Velen
Van het werkwoord velen schrijft Dr. A. Sassen, Lingua xxi, 400, dat het ‘can only be used as an infinitive in combination with the verb kunnen’, en heel veel lezers van het zeer lezenswaardige artikel waarin die passage voorkomt, zullen daarmee hebben ingestemd. Toch gaat het iets te ver. Bij Van Dale-Kruyskamp is het niet ‘only’, maar ‘vrijwel alleen’, en die voorzichtiger formulering vindt steun bij het W.N.T. (xviii, 1590). Daar staat het volgende i.v. velen: ‘Zelden vindt men het als een vervoegd ww., t.w. in den tegenw. tijd’. Daarna komt een verwijzing naar een plaats bij Samuel Coster, gedateerd 1618, die niet aangehaald wordt. Aanhaling had hij misschien wel verdiend, omdat het veelt aldaar niet overduidelijk is, en wel wat toelichting had kunnen velen. Het is Isabella (verschijningsjaar 1619) vs. 1278, dat met de twee volgende verzen aldus luidt, volgens de uitgave van Kollewijn:
Of 't wispeltuur' ge luck (dat niet gestadich veelt,
Maar rolt en solt den mensch, daar 't spottelijck me speelt)
Bereyden op een nieuw' weer and're ongelucken,...

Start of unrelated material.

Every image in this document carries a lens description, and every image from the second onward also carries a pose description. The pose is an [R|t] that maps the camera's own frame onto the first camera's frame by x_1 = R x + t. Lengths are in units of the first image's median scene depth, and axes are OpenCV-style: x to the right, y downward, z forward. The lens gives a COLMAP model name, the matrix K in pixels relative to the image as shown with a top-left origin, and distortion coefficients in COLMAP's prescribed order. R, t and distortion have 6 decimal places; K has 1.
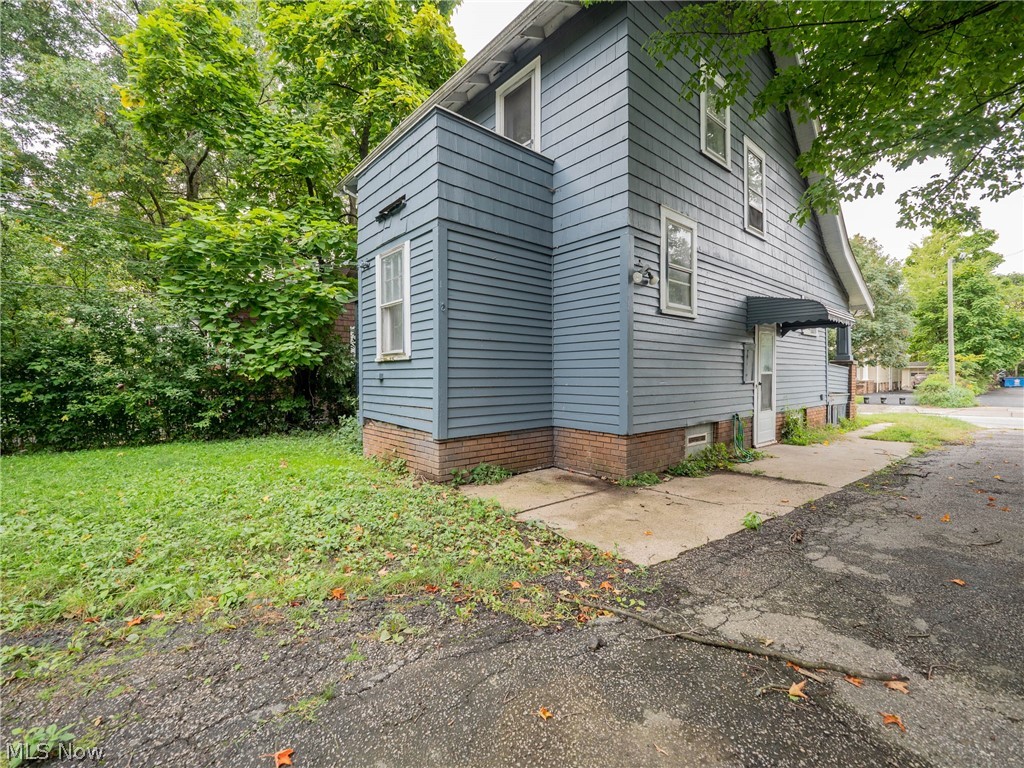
lens RADIAL K [[435.4, 0, 504.7], [0, 435.4, 381.5], [0, 0, 1]] dist [-0.002838, -0.000931]
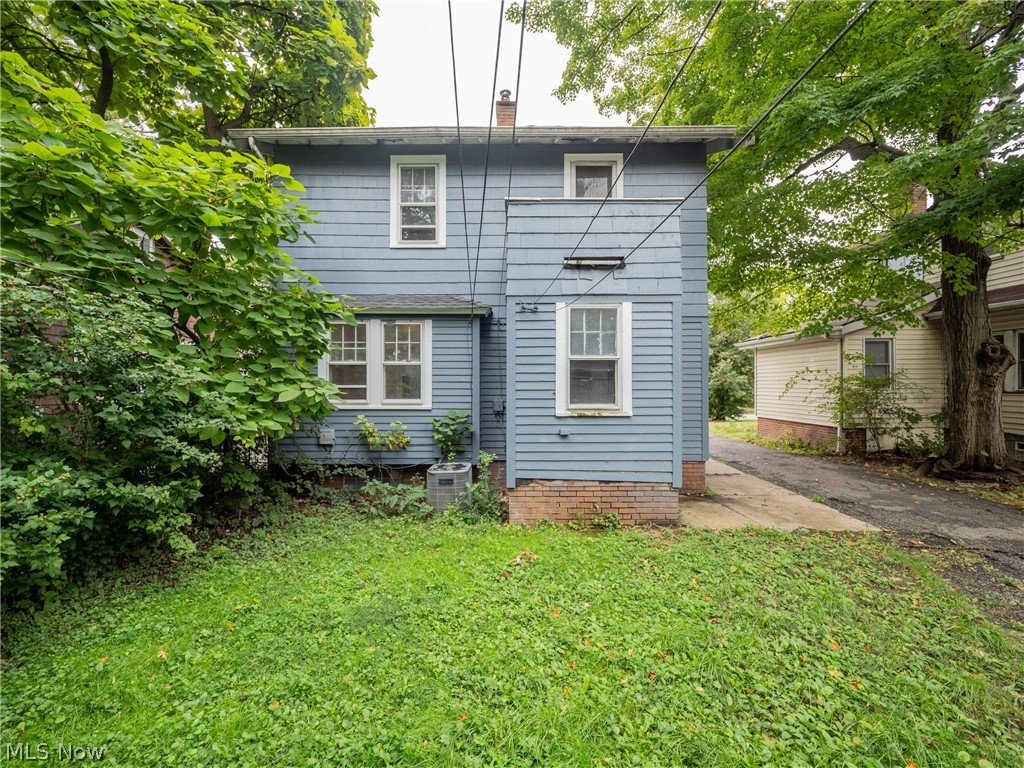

Wel aangehaald worden twee andere bewijsplaatsen, een uit 1764, ‘Wat Sterv'Iing veelt die barsse taal?’, en een uit 1936, ‘dat veel ik niet’. Een nog recenter bewijsplaats heb ik aangetroffen in de Nieuwe Rotterdamse Courant van 6 juli 1957: ‘Dan doemt het beeld op van de man met zeer sterke overtuigingen, die daar geen kritiek op veelt’. C.B.v.H.